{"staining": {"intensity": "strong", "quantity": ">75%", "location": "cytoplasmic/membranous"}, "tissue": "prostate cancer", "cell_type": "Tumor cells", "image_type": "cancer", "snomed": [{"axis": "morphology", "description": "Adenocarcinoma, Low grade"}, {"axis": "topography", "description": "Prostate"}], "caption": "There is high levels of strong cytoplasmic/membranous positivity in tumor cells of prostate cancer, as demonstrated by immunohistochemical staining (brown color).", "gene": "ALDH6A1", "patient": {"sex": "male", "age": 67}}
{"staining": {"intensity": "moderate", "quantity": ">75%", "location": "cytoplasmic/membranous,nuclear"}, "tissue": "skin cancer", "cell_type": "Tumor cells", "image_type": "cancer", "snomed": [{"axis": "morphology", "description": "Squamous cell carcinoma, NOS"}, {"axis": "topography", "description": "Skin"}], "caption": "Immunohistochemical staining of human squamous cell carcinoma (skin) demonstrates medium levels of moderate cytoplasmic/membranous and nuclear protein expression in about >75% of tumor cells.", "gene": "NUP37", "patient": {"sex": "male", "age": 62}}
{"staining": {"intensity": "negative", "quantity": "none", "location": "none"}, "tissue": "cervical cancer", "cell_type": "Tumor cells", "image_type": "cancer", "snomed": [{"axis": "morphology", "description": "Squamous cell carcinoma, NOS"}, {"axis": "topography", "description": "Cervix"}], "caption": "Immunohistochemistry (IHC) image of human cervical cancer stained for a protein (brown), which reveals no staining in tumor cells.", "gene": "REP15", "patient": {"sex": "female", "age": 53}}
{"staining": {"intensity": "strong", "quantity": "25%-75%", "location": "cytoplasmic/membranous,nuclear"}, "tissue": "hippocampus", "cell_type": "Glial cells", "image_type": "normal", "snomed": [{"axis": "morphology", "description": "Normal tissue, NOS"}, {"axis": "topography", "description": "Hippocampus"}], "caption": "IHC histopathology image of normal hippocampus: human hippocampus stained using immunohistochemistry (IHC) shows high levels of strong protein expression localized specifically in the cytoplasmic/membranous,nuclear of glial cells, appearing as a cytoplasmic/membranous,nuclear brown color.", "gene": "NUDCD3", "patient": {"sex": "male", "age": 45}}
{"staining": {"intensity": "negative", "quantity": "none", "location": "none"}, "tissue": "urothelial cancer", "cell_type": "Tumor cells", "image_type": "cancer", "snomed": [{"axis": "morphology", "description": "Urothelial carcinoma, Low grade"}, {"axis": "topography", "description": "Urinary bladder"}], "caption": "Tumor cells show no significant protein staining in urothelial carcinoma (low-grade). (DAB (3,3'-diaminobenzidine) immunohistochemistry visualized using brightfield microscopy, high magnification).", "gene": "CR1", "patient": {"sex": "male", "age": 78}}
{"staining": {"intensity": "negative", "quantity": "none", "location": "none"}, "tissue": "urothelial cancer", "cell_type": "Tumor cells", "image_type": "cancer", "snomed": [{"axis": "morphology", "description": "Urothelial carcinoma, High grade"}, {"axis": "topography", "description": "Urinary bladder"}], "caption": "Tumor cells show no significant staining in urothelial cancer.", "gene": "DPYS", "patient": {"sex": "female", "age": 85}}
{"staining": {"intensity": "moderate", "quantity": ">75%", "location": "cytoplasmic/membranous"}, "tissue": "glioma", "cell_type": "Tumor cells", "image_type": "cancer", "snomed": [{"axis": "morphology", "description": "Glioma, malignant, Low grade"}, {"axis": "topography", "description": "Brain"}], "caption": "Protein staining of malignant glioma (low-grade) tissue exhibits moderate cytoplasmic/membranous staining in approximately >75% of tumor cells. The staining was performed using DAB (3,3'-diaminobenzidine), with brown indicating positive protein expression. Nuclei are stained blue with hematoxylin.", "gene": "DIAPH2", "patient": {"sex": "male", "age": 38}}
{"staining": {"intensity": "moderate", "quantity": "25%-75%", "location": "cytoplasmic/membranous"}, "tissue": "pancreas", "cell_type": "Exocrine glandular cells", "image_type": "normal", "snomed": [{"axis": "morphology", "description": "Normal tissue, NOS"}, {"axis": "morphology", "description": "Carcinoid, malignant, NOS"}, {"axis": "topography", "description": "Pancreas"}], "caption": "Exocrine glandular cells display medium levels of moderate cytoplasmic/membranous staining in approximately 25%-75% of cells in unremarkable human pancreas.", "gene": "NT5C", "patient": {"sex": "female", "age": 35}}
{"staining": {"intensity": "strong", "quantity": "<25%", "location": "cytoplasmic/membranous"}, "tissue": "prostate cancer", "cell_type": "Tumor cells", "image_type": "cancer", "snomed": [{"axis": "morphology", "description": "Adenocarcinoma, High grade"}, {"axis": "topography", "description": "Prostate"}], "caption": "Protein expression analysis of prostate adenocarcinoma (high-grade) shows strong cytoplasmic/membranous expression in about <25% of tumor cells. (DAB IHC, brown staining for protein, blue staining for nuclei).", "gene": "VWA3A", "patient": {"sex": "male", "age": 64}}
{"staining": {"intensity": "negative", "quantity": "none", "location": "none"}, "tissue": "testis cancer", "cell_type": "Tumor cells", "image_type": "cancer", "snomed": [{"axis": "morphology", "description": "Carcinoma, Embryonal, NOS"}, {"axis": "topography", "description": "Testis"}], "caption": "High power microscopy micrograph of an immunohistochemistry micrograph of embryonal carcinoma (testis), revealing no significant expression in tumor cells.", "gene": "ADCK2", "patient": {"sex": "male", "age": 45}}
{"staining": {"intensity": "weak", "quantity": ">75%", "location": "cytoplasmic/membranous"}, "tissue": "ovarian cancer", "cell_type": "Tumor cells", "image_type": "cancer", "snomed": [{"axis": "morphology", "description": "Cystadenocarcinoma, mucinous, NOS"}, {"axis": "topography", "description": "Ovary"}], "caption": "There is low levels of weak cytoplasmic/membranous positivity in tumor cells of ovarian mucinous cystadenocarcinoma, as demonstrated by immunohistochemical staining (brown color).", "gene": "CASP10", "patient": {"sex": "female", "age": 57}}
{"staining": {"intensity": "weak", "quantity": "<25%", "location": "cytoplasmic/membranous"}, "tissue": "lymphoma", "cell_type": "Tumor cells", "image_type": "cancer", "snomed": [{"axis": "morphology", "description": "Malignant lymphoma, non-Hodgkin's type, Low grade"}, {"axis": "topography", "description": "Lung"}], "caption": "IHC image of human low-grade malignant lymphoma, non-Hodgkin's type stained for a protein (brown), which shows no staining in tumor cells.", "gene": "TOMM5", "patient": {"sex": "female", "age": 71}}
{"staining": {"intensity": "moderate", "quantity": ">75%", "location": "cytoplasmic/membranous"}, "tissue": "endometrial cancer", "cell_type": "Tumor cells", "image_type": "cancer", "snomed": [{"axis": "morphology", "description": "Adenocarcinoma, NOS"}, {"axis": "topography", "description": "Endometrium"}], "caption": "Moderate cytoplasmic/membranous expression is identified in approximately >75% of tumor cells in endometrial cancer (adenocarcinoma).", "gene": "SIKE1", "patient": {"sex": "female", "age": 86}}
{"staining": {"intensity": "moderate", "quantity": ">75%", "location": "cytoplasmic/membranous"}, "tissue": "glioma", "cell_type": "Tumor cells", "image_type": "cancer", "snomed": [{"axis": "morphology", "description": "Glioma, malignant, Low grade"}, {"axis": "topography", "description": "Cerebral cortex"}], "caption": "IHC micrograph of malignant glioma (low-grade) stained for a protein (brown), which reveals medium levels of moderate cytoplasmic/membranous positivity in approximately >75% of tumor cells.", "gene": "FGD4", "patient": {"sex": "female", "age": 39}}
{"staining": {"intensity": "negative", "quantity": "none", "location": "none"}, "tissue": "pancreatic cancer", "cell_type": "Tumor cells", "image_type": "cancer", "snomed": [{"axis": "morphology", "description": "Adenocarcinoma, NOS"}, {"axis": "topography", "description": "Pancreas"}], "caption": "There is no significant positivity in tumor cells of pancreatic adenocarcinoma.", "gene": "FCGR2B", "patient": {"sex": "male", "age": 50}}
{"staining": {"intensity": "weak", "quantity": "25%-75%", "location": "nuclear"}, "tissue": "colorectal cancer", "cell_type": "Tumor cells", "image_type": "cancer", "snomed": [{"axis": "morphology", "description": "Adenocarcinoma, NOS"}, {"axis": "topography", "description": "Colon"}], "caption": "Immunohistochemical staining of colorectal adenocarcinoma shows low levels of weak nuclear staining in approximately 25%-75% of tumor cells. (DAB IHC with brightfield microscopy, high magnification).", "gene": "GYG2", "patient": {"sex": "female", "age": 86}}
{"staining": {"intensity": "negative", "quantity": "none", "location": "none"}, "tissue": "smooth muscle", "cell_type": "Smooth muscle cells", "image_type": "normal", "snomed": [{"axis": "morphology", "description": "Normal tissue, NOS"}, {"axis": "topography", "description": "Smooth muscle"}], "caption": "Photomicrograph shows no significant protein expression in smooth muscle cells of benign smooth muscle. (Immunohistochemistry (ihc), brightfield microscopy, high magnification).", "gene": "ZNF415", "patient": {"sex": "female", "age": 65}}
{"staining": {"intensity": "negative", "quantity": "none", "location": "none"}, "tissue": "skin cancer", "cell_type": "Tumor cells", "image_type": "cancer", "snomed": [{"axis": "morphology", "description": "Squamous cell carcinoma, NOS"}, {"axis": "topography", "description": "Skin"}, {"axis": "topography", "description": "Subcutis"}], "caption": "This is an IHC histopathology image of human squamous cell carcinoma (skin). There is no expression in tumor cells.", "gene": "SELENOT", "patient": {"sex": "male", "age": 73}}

*Required work*: Please give back exactly the lines of this listing beginning at the line with "significant protein staining" and ending with the line with "staining of malignant", both included, and nothing else.

*Result of the exercise*:
{"staining": {"intensity": "negative", "quantity": "none", "location": "none"}, "tissue": "urothelial cancer", "cell_type": "Tumor cells", "image_type": "cancer", "snomed": [{"axis": "morphology", "description": "Urothelial carcinoma, Low grade"}, {"axis": "topography", "description": "Urinary bladder"}], "caption": "Tumor cells show no significant protein staining in urothelial carcinoma (low-grade). (DAB (3,3'-diaminobenzidine) immunohistochemistry visualized using brightfield microscopy, high magnification).", "gene": "CR1", "patient": {"sex": "male", "age": 78}}
{"staining": {"intensity": "negative", "quantity": "none", "location": "none"}, "tissue": "urothelial cancer", "cell_type": "Tumor cells", "image_type": "cancer", "snomed": [{"axis": "morphology", "description": "Urothelial carcinoma, High grade"}, {"axis": "topography", "description": "Urinary bladder"}], "caption": "Tumor cells show no significant staining in urothelial cancer.", "gene": "DPYS", "patient": {"sex": "female", "age": 85}}
{"staining": {"intensity": "moderate", "quantity": ">75%", "location": "cytoplasmic/membranous"}, "tissue": "glioma", "cell_type": "Tumor cells", "image_type": "cancer", "snomed": [{"axis": "morphology", "description": "Glioma, malignant, Low grade"}, {"axis": "topography", "description": "Brain"}], "caption": "Protein staining of malignant glioma (low-grade) tissue exhibits moderate cytoplasmic/membranous staining in approximately >75% of tumor cells. The staining was performed using DAB (3,3'-diaminobenzidine), with brown indicating positive protein expression. Nuclei are stained blue with hematoxylin.", "gene": "DIAPH2", "patient": {"sex": "male", "age": 38}}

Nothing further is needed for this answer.